Age: 36 on October 9

Why here? Born and raised

What's worst about living here? Thinking each year is the one when UVA football will break big.

Favorite hangout? the James River

Most overrated virtue? Patience

People would be surprised to know: That I'm ranked one of the 15 most independent members of Congress

What would you change about yourself? My diet. PB&J is great, but not for every meal.

Proudest accomplishment? Helping secure broadband access for 59,000 homes and businesses and 120 public schools in Southside Virginia.  

People find most annoying about you: Ask the Tea Party.

Whom do you admire ? Bobby Kennedy, who understood there was nothing more liberal or conservative than helping someone get a job.

Favorite book? The Hitchhiker's Guide to the Galaxy

Subject that causes you to rant? Tim Geithner (See also: Larry Summers)

Biggest 21st-century thrill? Complete economic transformation around clean energy. Leaps in technology, farming, transportation and construction that make the industrial revolution look like slow motion.

Biggest 21st-century creep out? The sport of watching celebrity lives unravel.

What do you drive? A 2005 Ford Ranger. Dented but strong.

In your car CD player right now: Campaign mixes from friends, usually a li'l country, and a li'l hip-hop.

Next journey? Somewhere up or down 29. Good times.  

Most trouble you've ever gotten in? The time I got suspended as a page for Delegate Mitch Van Yahres for getting caught on the girls' floor.

Regret: Not exercising once I took office. Always easier to stay in shape than to get in shape.

Favorite comfort food: Hot fudge sundaes

Always in your refrigerator: Budweiser and frozen pizzas

Must-see TV: SportsCenter, Friday Night Lights

Describe a perfect day. Any day the Senate actually manages to get something done

Walter Mitty fantasy: Becoming Jason Bourne

Who'd play you in the movie? Matt Damon (see above)

Most embarrassing moment? First photo shoot of the campaign

Best advice you ever got? From my Dad: always remember Judgment Day is more important than election day.

Favorite bumper sticker? Perriello for Congress, of course



Deleted by moderator.

Wow Harry -- How long did it take you to craft such a witty reply?

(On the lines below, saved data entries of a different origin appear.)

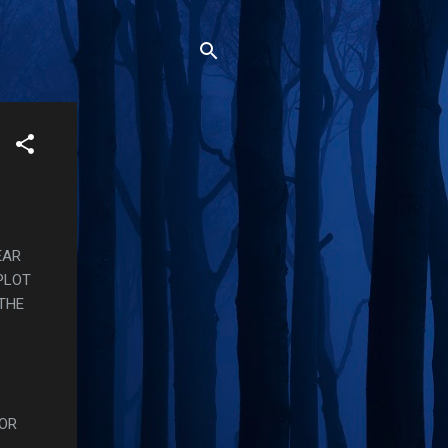
EAR
PLOT
THE
FOR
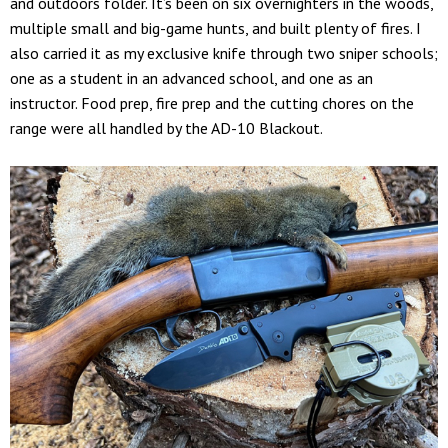
and outdoors folder. It’s been on six overnighters in the woods,
multiple small and big-game hunts, and built plenty of fires. I
also carried it as my exclusive knife through two sniper schools;
one as a student in an advanced school, and one as an
instructor. Food prep, fire prep and the cutting chores on the
range were all handled by the AD-10 Blackout.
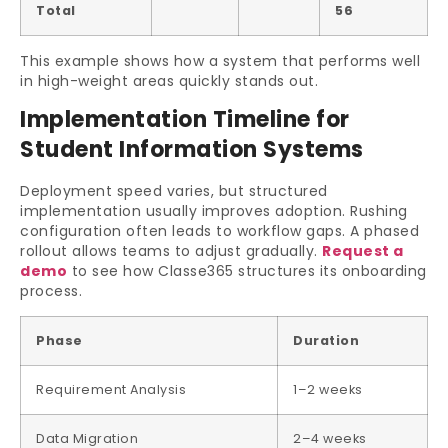
Total
56
This example shows how a system that performs well
in high-weight areas quickly stands out.
Implementation Timeline for
Student Information Systems
Deployment speed varies, but structured
implementation usually improves adoption. Rushing
configuration often leads to workflow gaps. A phased
rollout allows teams to adjust gradually.
Request a
demo
to see how Classe365 structures its onboarding
process.
Phase
Duration
Requirement Analysis
1–2 weeks
Data Migration
2–4 weeks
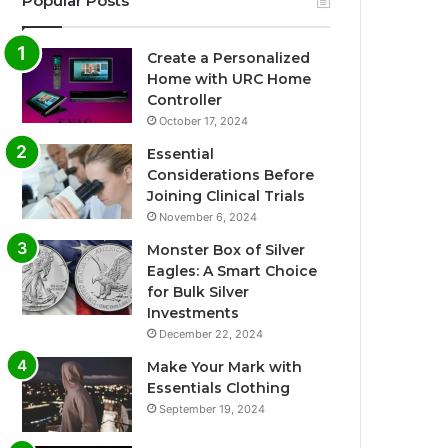
Popular Posts
Create a Personalized
Home with URC Home
Controller
October 17, 2024
Essential
Considerations Before
Joining Clinical Trials
November 6, 2024
Monster Box of Silver
Eagles: A Smart Choice
for Bulk Silver
Investments
December 22, 2024
Make Your Mark with
Essentials Clothing
September 19, 2024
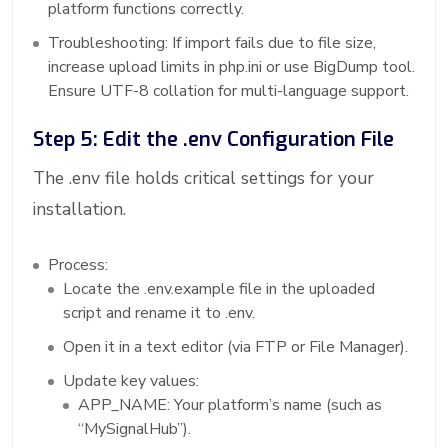
platform functions correctly.
Troubleshooting: If import fails due to file size,
increase upload limits in php.ini or use BigDump tool.
Ensure UTF-8 collation for multi-language support.
Step 5: Edit the .env Configuration File
The .env file holds critical settings for your
installation.
Process:
Locate the .env.example file in the uploaded
script and rename it to .env.
Open it in a text editor (via FTP or File Manager).
Update key values:
APP_NAME: Your platform’s name (such as
“MySignalHub”).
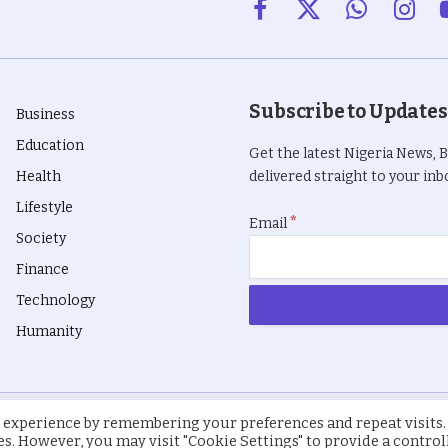
Facebook
X
WhatsApp
Insta
(Twitter)
Subscribe to Updates
Business
Education
Get the latest Nigeria News, 
Health
delivered straight to your inbo
Lifestyle
*
Email
Society
Finance
Technology
Humanity
 experience by remembering your preferences and repeat visits.
ies. However, you may visit "Cookie Settings" to provide a control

Pretending that Perriello isn't finished is just a parlor game. Sure, if the election was just in Charlottesville, he'd be re-elected easily - but that's not how it works.

He'll lose, and not just because he constantly ignores the wishes of his constituents. Perriello is slick, and one of the most maddening politicians to come down the pike in years. He takes silly, pretentious positions and doesn't seem to see that they are not going over.

He's upset by "The lack of interest from the other side to actually solve problems"?

Really? Really Tom? That's what's blown your mind over the last two years? Not the insanity of your affirmative action President or that nasty Speaker of the House? Not the insane spending? Not the myriad bills that most of America despises?

You deserve to lose. And you will.

Have a Blessed Day.

Congressman Perriello is far from 'slick'. He is one of the most sincere individuals to serve in Congress. He lives to help his constituency-all of it. It is sad that times are so rough; It is also sad that some people are so flustered that they don't know the good guys from the bad ones. Hopefully, cooler heads will prevail and continue to repair things- as Congressman Perriello is trying to do. I hope he wins.

Are you putting Mr Hurt in the hot seat so he can play the game too?

Hey Hal. Perriello WON the majority of the vote, so yes, he is listening to his constituents who wanted health care reform and Wall Street regulation. Do you understand the concept of winning the election? However, if you would rather someone die than receive decent health care, I hope you have a strong conscience.